The sheer quantity of content
Audio, and in particular podcasts, boomed during the COVID-19 pandemic, as people around the world sought to fill the time spent locked down or off work. But that comes with new responsibilities.
“In Spain, we’ve had a recent increase in people consuming podcasts,” explained Andrea Arnal, a scientific fact checker at Catalonia-based Verificat. “It’s around 50% of the population so there are many people listening [to podcasts] but nobody is reviewing them. People are looking at social media, television, radio, and newspapers for the kind of misinformation that is there but not podcasts. It’s a huge audience that is increasing.”
Platforms such as Spotify and Clubhouse have clarified their community guidelines but ensuring users adhere to the rules is far from easy at scale.
Verificat and Kinzen partnered for a project on Mexico’s 2021 mid-term elections and will now work together to find false information about climate change in Spanish-language podcasts, funded by the International Fact-Checking Network. More information will be shared later this year.
Limited platform co-operation
The fact checkers we spoke to expressed a desire for greater openness and transparency with the platforms to aid their efforts keeping listeners safe online.
“We would like to know what they’re already doing about [misinformation]”, explained Jimenez. “Maybe they’re already bringing down podcasts with large audiences that share misinformation and we’re not aware of it. It would be useful to establish more fluid communication with these platforms”.

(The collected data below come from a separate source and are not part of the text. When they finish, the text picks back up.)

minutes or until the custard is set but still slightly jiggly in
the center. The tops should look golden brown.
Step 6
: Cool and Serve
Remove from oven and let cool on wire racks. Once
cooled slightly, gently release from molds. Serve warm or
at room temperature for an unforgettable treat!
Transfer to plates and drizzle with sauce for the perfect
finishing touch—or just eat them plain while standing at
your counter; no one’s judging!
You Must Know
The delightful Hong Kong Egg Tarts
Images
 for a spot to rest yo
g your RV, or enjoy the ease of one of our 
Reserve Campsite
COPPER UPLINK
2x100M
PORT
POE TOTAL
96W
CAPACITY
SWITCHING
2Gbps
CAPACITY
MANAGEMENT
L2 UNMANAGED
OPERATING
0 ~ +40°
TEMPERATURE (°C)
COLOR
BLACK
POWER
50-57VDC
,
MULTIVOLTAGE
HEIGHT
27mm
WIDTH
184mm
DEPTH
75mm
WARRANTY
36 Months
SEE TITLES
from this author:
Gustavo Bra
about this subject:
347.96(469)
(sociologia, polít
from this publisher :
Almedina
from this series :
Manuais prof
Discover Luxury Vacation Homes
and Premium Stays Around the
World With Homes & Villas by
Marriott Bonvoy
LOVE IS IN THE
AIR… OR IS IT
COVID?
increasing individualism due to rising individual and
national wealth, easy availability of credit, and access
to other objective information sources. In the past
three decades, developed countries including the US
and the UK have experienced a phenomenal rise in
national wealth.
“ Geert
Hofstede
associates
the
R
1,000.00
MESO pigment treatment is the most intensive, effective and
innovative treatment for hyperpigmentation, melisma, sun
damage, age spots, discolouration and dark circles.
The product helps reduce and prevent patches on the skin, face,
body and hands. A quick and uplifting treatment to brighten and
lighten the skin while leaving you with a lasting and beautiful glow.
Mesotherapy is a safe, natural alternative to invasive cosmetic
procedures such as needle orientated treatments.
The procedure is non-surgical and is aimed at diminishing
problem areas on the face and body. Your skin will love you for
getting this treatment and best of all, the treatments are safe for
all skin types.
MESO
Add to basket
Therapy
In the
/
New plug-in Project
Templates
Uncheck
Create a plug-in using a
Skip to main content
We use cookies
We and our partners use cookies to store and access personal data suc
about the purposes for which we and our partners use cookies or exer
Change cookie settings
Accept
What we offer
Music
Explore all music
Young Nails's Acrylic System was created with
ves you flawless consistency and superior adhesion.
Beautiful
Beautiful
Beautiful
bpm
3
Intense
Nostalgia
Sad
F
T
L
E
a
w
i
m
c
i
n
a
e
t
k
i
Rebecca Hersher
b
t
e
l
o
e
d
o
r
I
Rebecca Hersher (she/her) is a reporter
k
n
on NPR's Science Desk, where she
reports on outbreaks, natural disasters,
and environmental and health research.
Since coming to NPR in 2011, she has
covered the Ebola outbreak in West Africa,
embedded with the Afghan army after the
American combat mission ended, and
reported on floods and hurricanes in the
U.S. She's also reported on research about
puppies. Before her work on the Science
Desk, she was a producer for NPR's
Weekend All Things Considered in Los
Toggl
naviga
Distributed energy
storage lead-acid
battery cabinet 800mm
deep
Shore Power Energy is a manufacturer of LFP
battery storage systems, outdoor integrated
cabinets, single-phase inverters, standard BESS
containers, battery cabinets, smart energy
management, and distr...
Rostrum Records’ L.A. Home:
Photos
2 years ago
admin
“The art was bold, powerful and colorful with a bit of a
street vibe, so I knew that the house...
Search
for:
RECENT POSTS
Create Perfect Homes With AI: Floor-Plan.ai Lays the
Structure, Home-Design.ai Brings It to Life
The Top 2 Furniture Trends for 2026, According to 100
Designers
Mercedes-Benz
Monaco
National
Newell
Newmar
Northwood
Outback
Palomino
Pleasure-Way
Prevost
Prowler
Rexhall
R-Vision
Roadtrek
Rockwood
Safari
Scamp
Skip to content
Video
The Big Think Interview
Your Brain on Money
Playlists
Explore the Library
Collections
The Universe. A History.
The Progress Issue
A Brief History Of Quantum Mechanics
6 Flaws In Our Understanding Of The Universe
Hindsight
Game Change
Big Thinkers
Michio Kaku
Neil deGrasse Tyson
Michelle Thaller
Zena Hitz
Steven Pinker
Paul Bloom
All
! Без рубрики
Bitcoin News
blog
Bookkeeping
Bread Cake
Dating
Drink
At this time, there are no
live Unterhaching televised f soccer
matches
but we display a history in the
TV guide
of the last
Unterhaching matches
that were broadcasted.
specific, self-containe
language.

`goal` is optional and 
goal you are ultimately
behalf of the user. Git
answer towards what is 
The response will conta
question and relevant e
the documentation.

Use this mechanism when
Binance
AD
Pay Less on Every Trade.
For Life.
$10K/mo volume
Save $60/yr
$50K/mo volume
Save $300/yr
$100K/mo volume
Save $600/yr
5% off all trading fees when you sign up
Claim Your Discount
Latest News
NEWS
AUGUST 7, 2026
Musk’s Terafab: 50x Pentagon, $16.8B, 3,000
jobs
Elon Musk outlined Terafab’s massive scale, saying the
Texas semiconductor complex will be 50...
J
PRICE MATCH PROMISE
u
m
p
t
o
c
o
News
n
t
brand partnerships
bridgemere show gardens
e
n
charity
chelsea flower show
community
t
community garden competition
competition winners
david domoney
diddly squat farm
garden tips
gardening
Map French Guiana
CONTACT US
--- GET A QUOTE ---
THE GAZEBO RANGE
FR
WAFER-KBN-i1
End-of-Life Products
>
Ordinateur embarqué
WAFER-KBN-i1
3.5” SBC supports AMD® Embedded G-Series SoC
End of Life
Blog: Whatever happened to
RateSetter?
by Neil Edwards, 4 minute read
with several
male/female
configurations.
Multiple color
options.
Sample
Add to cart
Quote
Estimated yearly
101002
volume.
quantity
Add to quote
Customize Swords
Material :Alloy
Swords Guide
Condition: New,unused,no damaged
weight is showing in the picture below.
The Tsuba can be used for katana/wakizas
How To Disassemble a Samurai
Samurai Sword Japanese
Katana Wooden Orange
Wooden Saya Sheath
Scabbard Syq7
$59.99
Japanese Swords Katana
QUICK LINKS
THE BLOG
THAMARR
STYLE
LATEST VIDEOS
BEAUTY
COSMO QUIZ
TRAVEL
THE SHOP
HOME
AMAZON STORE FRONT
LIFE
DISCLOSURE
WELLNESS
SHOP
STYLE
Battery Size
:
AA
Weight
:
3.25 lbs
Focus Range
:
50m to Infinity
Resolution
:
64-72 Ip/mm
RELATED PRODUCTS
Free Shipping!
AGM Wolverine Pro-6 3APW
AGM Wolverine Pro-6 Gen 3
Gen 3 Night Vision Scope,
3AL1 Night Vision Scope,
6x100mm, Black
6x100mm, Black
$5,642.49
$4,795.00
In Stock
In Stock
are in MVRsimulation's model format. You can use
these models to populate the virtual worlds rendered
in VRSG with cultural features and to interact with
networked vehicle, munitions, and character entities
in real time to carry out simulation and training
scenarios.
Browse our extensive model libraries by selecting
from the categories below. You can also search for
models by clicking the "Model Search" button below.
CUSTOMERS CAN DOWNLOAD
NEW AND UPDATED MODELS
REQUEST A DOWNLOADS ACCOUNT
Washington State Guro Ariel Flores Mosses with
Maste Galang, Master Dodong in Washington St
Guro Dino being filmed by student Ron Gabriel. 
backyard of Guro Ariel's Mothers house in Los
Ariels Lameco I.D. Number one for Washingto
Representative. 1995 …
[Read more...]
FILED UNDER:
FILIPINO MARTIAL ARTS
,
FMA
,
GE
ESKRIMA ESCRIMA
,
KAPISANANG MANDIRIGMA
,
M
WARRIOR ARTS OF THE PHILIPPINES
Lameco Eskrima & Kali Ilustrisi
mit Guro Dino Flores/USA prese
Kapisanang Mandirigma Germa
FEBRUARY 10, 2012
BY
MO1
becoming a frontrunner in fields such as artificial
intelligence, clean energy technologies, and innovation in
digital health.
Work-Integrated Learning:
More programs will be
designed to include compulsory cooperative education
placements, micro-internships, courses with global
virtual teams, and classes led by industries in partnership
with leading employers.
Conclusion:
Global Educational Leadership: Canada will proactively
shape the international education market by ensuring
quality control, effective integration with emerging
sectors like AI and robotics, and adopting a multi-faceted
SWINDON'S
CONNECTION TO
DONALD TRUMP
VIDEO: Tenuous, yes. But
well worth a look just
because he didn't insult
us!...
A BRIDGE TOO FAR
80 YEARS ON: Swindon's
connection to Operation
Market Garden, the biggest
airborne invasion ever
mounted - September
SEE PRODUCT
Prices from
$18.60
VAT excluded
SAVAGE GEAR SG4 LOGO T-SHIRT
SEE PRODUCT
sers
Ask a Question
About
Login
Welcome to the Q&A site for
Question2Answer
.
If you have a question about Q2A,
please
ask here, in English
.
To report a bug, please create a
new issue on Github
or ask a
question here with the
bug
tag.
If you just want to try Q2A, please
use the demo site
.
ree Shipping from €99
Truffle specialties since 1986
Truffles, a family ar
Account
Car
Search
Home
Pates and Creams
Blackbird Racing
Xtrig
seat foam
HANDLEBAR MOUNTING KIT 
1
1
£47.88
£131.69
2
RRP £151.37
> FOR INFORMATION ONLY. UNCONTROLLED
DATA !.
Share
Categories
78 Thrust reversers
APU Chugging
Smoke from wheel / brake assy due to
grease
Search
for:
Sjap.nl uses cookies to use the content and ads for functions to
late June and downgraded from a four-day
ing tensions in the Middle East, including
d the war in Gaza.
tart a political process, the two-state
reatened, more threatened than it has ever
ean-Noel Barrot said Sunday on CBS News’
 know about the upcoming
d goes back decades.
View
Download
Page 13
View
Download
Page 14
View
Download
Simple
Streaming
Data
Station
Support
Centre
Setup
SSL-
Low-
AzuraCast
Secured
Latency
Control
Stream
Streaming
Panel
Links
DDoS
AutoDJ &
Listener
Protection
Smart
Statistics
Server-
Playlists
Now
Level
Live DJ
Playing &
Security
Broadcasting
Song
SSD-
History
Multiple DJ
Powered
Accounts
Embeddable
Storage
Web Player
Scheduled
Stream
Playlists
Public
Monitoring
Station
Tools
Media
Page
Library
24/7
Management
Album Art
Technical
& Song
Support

Part of that is knowing which podcasts have a large listenership so fact-checking teams can prioritise those for review, added Arnal.
“Data related to a podcast’s audience is not open, so it’s super hard to know if a podcast is listened to by a big audience. You can more or less know by the community that they have on social media but you cannot have a real number of listeners because platforms don’t share that. You have some lists but you have to pay for the data”.
The reflections of fact checkers working on the front line of the misinformation crisis serve as a warning and a reminder of how far tools and processes must improve if they are to be used to find harmful narratives before they have real-world harm.